The moment a child is born, a mother is born also.-Rajneesh
My baby is one year old today. I can’t believe it. A whole year of firsts, of laughter, of tears, and unconditional love. This week I’ve been swimming in nostalgia, and my emotions are all over the place. Motherhood has been an incredible experience, and I can honestly say it’s been the best year of my life.
For me, pregnancy was a magical time. I counted each week with excitement, feeling my baby grow from a lime to a squash to a watermelon. I remember when I felt the first flutters of movement in my stomach, and every kick thrilled me. There is such a strong connection between mother and baby in the womb, and I felt so close to my little boy during those months.

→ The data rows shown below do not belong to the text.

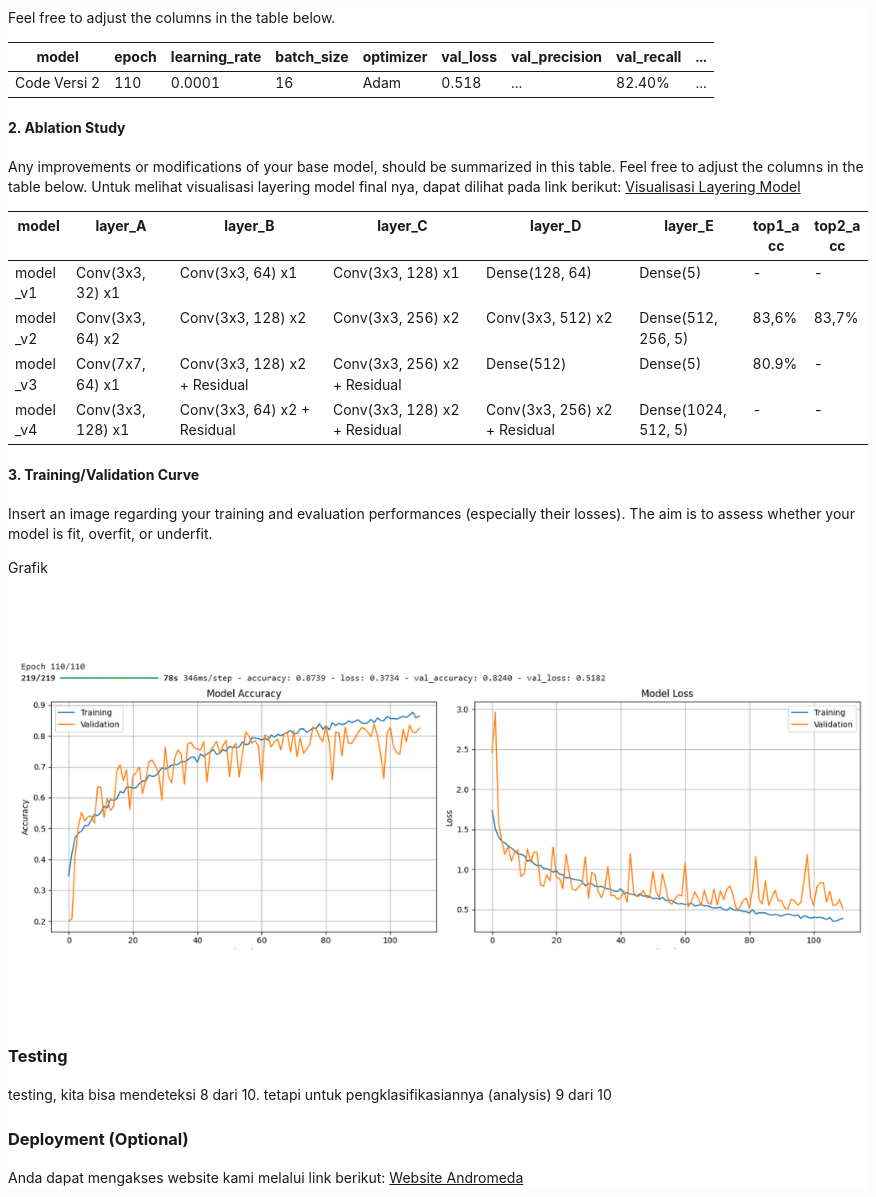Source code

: Feel free to adjust the columns in the table below.

| model | epoch | learning_rate | batch_size | optimizer | val_loss | val_precision | val_recall | ... |
| --- | --- | --- | --- | --- | --- | --- | --- | --- |
| Code Versi 2 | 110 | 0.0001 | 16 | Adam | 0.518 | ... | 82.40% | ... | 



#### 2. Ablation Study
Any improvements or modifications of your base model, should be summarized in this table. Feel free to adjust the columns in the table below.
Untuk melihat visualisasi layering model final nya, dapat dilihat pada link berikut: [Visualisasi Layering Model](https://faisalakbarr.github.io/augmentasi-dan-layering/visualisasi_layermodel.html)

| model | layer_A | layer_B | layer_C | layer_D | layer_E | top1_acc | top2_acc |
| --- | --- | --- | --- | --- | --- | --- | --- |
| model_v1 | Conv(3x3, 32) x1 | Conv(3x3, 64) x1 | Conv(3x3, 128) x1 | Dense(128, 64) | Dense(5) | - | - |
| model_v2 | Conv(3x3, 64) x2 | Conv(3x3, 128) x2 | Conv(3x3, 256) x2 | Conv(3x3, 512) x2 | Dense(512, 256, 5) | 83,6% | 83,7% |
| model_v3 | Conv(7x7, 64) x1 | Conv(3x3, 128) x2 + Residual | Conv(3x3, 256) x2 + Residual | Dense(512) | Dense(5) | 80.9% | - |
| model_v4 | Conv(3x3, 128) x1 | Conv(3x3, 64) x2 + Residual | Conv(3x3, 128) x2 + Residual | Conv(3x3, 256) x2 + Residual | Dense(1024, 512, 5) | - | - |

#### 3. Training/Validation Curve
Insert an image regarding your training and evaluation performances (especially their losses). The aim is to assess whether your model is fit, overfit, or underfit.

Grafik 


<img src="https://github.com/FAISALAKBARr/Object-Detection-for-4-Sehat-5-Sempurna-Dataset-with-CNN-TensorFlow/blob/main/dokumentasi/Training%20New%20Dataset%2BSplit%20Data15_70_15/Code%20Versi%202/lr%201%2C-e4%20(0%2C0001)%20size%20224%20bs%2016%20epochs%20110%20(83%2C6%25%2082%2C4%25)/grafik.png" width="1263" height="424">

 
### Testing
testing, kita bisa mendeteksi 8 dari 10. tetapi untuk pengklasifikasiannya (analysis) 9 dari 10

### Deployment (Optional)
Anda dapat mengakses website kami melalui link berikut: [Website Andromeda](https://object-detection-for-4-sehat-5-sempurna.streamlit.app)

I’ve mentioned before that my baby’s birth did not go quite like I had planned, but I wouldn’t change a thing. Those first few weeks were both exhilarating and exhausting, and I feel such nostalgia when I think of them. Looking at pictures of my little newborn, I can’t believe he was ever that tiny! I had heard the phrase “babies don’t keep” several times before, but I never realized the true gravity of that statement until I had a baby of my own. I hate knowing that my boy will never have a “first smile,” or “first laugh” ever again. He has already taken his first steps and spoken his first word. I can’t get that time back, and I tear up every time I think about it.

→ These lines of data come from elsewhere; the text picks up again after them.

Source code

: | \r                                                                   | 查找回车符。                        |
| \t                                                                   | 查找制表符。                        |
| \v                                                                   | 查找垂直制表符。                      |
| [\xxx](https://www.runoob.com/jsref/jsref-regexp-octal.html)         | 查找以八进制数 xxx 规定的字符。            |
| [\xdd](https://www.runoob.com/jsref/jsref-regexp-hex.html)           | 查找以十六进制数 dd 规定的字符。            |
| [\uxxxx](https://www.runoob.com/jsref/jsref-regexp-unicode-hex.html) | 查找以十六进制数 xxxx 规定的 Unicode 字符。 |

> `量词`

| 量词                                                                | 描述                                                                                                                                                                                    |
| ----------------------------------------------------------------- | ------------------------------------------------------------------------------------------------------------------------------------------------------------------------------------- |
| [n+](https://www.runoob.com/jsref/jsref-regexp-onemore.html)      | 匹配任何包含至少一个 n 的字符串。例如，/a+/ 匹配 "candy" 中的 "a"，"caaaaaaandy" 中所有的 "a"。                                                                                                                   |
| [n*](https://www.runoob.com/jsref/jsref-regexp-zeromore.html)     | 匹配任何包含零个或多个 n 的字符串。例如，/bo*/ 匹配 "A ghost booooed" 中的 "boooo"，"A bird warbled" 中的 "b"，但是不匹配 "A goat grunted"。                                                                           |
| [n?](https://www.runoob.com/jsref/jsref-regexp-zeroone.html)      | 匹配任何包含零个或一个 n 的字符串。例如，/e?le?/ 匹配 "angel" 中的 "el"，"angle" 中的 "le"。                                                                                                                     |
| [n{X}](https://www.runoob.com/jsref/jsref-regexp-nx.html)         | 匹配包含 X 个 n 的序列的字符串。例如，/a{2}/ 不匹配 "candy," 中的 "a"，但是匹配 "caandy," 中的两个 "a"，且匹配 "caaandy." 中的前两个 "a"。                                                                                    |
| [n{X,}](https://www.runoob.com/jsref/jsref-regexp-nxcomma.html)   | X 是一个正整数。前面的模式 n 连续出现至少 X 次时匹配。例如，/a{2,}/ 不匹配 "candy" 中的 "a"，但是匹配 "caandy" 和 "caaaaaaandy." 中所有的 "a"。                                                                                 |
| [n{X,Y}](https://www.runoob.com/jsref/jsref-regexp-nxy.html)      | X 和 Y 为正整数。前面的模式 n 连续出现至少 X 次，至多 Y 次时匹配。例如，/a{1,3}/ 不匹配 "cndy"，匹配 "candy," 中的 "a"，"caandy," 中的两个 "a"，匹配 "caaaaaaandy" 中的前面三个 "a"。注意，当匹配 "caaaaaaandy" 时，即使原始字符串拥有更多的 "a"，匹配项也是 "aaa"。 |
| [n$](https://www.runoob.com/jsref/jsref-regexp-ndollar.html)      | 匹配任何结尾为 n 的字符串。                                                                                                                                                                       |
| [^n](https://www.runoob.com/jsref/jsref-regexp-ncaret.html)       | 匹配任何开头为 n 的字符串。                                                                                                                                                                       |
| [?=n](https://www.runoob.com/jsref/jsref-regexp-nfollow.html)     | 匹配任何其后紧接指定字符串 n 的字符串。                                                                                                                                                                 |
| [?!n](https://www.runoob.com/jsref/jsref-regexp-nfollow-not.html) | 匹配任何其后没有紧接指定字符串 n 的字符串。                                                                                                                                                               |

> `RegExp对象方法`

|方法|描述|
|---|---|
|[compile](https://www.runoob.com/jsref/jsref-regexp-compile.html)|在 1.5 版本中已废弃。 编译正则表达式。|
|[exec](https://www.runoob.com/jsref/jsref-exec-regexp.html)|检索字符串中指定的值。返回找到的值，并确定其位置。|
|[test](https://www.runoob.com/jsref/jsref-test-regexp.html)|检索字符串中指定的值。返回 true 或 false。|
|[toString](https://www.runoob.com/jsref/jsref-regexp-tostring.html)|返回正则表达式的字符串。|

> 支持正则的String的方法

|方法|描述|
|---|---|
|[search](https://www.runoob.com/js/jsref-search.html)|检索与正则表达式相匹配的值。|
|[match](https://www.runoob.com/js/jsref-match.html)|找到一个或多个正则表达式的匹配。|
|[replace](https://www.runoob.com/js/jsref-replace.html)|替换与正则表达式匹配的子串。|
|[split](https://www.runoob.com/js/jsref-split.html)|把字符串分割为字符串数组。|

I have loved every minute of motherhood. There is nothing like it. Almost every night, after my boy has been asleep for a couple of hours, I sneak into his room and pick him up out of his crib just to hold him for a while. He stretches his arms, yawns, then cuddles in to me as I rock him in the rocking chair. I cherish these moments, and while I am sad about the time that has passed, I am so excited about the future and all the new moments, milestones, and experiences I will have with my sweet baby boy.